That says it all really. I’m really finding it hard to not lock my front door and never have to deal with anyone out with my immediate family. Most things that get to me are perfectly harmless such as friends going out for a night out and not offering an invite or things happening at work that just scream of them having something against me.
I guess the biggest thing that has hit me in the past few months is that one of my ‘friends’ has been convicted of attempted rape, sexual assault and sexual activity with a child. He also admitted possession of the indecent images. This guy was a school teacher and for the last 15 years had been someone I would have called a friend. It’s true that over the last few years I’ve seen him less and less but at one point he came out clubbing with us almost every week and when we weren’t doing that we were round at his for a few beers. We even went on a lads holiday to Benidorm with him. He wasn’t just someone I knew through friends and occasionally seen out and about.
Where do you start with that one?
I’ve not really talked about it apart from to my wife and to two other friends that know him but even those conversations were short and to the point. When I first found out about it I was standing in line at my local newsagent when the headline caught my eye. When I seen it was Kerr my heart sank. I really didn’t know what to think or say. I told Vonnie and she ended up trawling the internet to find out more as at that point all we knew was that he had been arrested a few weeks earlier but it didn’t go into to much detail. Eventually it hit a local internet forum that I use where I knew a few of his pupils posted and they couldn’t believe it either. It turned out quite a few others new him through his Judo or time as a steward at the QMU at Glasgow University.
I knew him through my best man who had known him for several years longer that I had through the Judo club. I didn’t know if he knew though so I ended up sending him a few texts and then phoning him to make sure he knew and he was all right. It turned out he had known since the arrest but just didn’t know what to say or do.
Over the last few months as information came out through the newspapers or from his family I started to have mixed thoughts about it all. The Kerr I knew would never do something like that but you don’t get smoke without a fire as they say. I refused to get off my fence and felt like shit because of it. On one hand he was a mate that I believed could do know wrong and on the other he was being accused of all sorts and you can’t help your mind wandering and connecting a few dots even if those dots don’t actually make a picture. If he was to have been found not guilty and in my head I had already committed him how would I feel when I next seen him? What if he was found guilty and I’d blindly defended him to the last. How could I trust anyone after that?

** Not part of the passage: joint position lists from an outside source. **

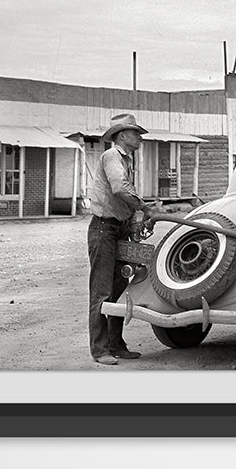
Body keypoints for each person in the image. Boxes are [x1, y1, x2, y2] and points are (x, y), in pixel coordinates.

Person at [87, 113, 148, 365]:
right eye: (135, 133)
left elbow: (123, 196)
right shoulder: (112, 156)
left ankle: (116, 344)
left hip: (118, 228)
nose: (140, 138)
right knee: (102, 291)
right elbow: (120, 188)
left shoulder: (127, 159)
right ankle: (100, 350)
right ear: (122, 135)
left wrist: (136, 218)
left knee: (119, 288)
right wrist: (144, 207)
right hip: (104, 229)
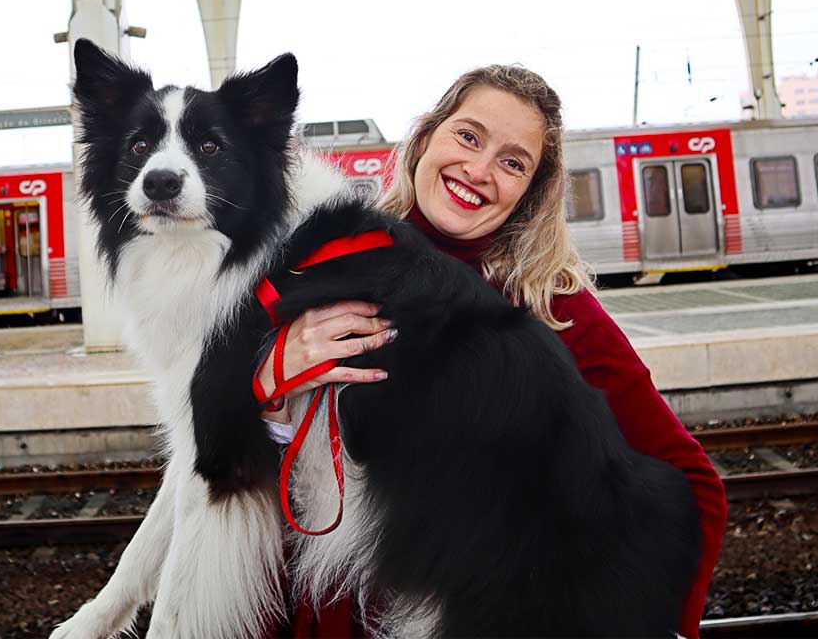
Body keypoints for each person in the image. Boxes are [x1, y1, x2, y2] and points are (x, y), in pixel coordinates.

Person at [254, 64, 727, 638]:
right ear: (426, 137)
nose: (478, 171)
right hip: (339, 614)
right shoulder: (330, 263)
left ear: (531, 191)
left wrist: (663, 627)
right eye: (468, 136)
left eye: (512, 162)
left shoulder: (553, 307)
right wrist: (271, 389)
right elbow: (252, 485)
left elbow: (693, 482)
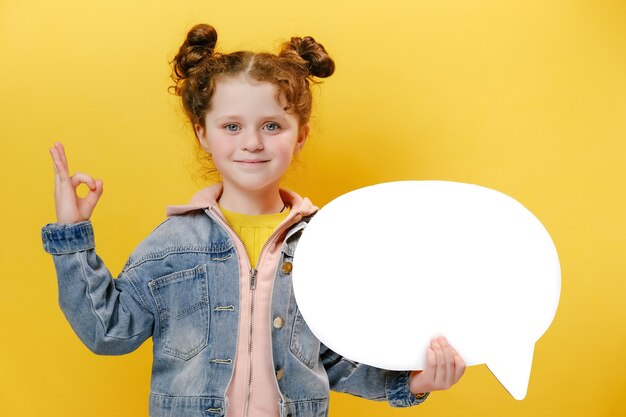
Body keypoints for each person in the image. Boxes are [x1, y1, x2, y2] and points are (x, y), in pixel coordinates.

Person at [41, 23, 465, 417]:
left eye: (272, 125)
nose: (252, 143)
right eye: (231, 125)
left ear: (300, 135)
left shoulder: (325, 245)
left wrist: (414, 381)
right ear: (202, 133)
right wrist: (72, 238)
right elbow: (108, 331)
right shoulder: (173, 243)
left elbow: (335, 359)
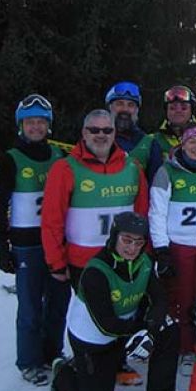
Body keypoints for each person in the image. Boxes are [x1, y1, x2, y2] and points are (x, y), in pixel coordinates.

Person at [49, 213, 184, 391]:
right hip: (93, 341)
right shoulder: (96, 272)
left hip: (122, 333)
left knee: (169, 328)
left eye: (138, 242)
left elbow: (159, 299)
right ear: (114, 237)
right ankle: (63, 374)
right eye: (126, 240)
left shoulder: (144, 262)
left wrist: (150, 326)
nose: (132, 248)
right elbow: (106, 325)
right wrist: (141, 330)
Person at [0, 94, 68, 386]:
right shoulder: (10, 159)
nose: (35, 128)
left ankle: (52, 353)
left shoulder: (59, 155)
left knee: (59, 301)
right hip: (27, 243)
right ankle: (29, 360)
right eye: (30, 123)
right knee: (30, 304)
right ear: (20, 126)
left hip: (57, 242)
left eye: (41, 122)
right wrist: (3, 246)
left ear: (48, 126)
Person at [42, 109, 148, 287]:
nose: (101, 135)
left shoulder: (132, 167)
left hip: (125, 259)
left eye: (107, 130)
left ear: (114, 133)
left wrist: (145, 253)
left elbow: (142, 213)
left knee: (125, 313)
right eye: (94, 130)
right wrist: (56, 263)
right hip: (83, 263)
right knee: (86, 314)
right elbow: (52, 220)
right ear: (84, 132)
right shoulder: (65, 169)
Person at [148, 123, 196, 358]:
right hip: (179, 245)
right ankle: (183, 348)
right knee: (181, 299)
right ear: (182, 144)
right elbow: (157, 213)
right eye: (192, 142)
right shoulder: (168, 172)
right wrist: (162, 249)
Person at [105, 81, 162, 183]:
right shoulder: (96, 138)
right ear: (110, 107)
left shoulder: (150, 145)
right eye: (119, 104)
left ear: (137, 110)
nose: (125, 109)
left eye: (131, 105)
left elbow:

I did connect a few dots though and as you always do you look back and realise things never added up. I’ve no idea if they meant anything but it’s got me questioning a lot of friendships purely on the basis that well if one of them can be someone I trusted any of them can. A few things just don’t add up in my head though. Aside from the actual crimes that is. He says he gave up a medical career so that he wouldn’t have to deal with young kids but then he became a teacher? And not just any old teacher but the head of pastoral care no less. That makes no sense.
As a group we all had computers and all had varying degrees of knowledge with how to fix them and despite him being a computing studies teacher any IT help for the group of friends was always dealt with by either myself or Paul who does that kind of thing for a living. With Kerr though we were never allowed to touch his PC. You could tell him how to fix it but you were never allowed anywhere near it to actually show him how to do it.
When we went to Benidorm we thought we’d play a prank on him. He was the new boy as he hadn’t went on holiday with us the previous year so he was the target. We made up fake wanted posters from the Strathclyde Nonce Squad with a photo of Kerr which we managed to get a few of the pub reps to hand out to anyone we seen him talking to in the street at night. His reaction was completely over the top for what was at the time a harmless joke but we always just put it down to how drunk he was at the time. It could just have been that though. This is what I mean by connecting dots that possibly might not be connected.
He crossed the line that everyone knows not to cross and I find myself thinking about whether I could ever talk to him again. Completely taking out the fact that I have kids and a step son almost the same age as the boy that Kerr forced himself on… Who am I kidding I can’t take that fact out of the situation. I couldn’t talk to him again. I’d struggle to be in the same town as him if I’m being completely honest. Barry was saying earlier today when I was talking to him that he couldn’t have him in his house again and that was coming from someone without kids so he could only guess as to how I would react. I’m just struggling to comprehend why he’d even get as far as the doorstep for him being in the house to be a consideration. He has suffered through this as well as Kerr was a close friend to him right up until the day of the arrest. I dread to think how his family are dealing with all this and don’t even get me started on the boy and his family. His statement after the verdict really got me as well as it just looked as though he was clutching at straws and trying to make out that he was good really, that saying sorry was enough for his victim and that feeling hated wasn’t a very nice feeling. Well guess what Kerr… I’d hazard a guess that neither is being sexually assaulted.
I’ve drivelled most of this as it’s late but I had to get it out of my head as it was going to get nasty in there. I’ve always believed that the only person I could fully trust was myself and over the years I found out that wasn’t true. It really fucks you up though when someone that you do trust shits on you, people you care about and on anyone and everyone else that happens to be involved. It takes you back to square one almost.